_WORK INSTRUCTIONS_
Which of the lines in the records below hold the string "bloğu"? Copy every one of them.

***** MATERIAL FOR THE TASK

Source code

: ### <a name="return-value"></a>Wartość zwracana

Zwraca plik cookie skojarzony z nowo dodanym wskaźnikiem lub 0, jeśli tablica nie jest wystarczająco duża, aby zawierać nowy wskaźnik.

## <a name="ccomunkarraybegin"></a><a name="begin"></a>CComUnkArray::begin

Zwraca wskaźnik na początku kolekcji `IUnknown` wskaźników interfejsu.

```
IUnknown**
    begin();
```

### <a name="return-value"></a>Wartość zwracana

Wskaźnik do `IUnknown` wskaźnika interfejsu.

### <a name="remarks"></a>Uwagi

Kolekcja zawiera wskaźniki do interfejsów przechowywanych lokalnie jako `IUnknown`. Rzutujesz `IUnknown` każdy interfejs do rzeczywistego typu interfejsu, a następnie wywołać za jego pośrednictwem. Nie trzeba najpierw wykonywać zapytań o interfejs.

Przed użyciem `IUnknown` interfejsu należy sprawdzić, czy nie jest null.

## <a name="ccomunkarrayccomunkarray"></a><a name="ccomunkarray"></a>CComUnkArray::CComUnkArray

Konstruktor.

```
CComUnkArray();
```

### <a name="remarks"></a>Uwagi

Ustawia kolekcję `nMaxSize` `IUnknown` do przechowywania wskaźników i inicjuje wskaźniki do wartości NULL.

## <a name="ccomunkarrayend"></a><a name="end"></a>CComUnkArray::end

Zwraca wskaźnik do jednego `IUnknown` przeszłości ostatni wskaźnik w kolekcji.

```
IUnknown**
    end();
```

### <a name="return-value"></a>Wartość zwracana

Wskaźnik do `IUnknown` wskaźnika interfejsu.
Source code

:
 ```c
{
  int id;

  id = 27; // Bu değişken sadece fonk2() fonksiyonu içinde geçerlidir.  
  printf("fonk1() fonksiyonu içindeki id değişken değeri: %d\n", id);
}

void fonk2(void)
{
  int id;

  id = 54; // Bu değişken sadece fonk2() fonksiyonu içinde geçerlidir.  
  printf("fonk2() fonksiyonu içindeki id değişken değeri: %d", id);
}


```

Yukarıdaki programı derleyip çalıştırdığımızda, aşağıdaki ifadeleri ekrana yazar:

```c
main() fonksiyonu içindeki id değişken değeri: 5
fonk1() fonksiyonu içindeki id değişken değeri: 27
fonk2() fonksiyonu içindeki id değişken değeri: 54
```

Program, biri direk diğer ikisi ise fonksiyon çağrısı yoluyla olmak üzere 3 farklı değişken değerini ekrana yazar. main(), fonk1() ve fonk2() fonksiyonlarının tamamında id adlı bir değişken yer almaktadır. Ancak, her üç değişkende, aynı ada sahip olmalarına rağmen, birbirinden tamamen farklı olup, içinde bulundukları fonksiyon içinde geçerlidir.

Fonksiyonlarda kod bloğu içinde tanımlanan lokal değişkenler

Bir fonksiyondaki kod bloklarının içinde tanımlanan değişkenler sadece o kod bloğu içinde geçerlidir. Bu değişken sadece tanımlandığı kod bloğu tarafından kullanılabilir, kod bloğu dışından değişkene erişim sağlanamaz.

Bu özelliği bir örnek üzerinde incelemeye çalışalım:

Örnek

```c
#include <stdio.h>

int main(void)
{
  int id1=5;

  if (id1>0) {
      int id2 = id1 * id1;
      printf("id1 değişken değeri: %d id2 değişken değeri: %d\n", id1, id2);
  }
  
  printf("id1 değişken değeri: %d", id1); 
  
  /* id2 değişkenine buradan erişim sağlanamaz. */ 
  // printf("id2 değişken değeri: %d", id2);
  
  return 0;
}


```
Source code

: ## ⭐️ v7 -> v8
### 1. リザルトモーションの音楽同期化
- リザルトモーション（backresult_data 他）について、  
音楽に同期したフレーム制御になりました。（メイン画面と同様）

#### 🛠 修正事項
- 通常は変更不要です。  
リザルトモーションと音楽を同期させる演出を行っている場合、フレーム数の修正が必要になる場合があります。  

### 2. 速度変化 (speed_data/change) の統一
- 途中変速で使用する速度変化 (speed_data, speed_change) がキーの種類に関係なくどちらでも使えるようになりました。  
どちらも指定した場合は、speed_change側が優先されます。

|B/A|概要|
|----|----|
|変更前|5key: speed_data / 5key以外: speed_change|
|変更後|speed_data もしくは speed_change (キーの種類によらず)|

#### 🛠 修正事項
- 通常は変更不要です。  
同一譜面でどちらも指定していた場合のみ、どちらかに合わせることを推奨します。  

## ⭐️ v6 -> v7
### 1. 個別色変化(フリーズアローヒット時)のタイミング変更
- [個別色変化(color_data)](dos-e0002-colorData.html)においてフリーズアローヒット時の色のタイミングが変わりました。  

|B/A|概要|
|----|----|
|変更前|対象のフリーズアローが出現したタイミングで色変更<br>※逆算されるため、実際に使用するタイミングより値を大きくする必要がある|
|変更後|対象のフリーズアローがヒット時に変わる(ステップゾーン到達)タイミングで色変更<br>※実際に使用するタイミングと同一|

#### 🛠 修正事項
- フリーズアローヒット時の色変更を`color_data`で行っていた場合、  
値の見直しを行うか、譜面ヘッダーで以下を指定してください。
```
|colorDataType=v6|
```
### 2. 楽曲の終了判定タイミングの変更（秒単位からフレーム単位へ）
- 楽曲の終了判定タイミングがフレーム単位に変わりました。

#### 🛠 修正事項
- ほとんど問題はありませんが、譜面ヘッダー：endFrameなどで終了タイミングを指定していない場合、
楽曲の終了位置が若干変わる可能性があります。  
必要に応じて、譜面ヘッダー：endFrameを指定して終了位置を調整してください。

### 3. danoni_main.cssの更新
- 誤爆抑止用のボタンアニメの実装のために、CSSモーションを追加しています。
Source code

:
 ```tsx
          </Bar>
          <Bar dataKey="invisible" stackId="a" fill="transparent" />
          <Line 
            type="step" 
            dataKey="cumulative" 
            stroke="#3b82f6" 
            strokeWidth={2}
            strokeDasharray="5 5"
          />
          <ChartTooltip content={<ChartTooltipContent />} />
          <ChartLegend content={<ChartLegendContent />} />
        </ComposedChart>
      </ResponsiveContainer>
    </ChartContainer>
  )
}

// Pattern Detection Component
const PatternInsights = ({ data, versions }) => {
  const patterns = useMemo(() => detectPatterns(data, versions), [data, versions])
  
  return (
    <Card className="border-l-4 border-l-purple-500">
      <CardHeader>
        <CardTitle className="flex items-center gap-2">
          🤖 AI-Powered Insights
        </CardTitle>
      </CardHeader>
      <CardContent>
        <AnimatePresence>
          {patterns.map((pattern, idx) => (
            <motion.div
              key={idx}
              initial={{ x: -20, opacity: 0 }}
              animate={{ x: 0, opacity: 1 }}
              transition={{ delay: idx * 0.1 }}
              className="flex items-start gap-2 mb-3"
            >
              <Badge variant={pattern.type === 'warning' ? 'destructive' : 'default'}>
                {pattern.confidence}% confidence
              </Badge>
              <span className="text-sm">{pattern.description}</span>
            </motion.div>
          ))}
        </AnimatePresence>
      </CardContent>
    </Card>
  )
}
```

**********

_OUTPUT FOR THIS EXERCISE_
Fonksiyonlarda kod bloğu içinde tanımlanan lokal değişkenler
Bir fonksiyondaki kod bloklarının içinde tanımlanan değişkenler sadece o kod bloğu içinde geçerlidir. Bu değişken sadece tanımlandığı kod bloğu tarafından kullanılabilir, kod bloğu dışından değişkene erişim sağlanamaz.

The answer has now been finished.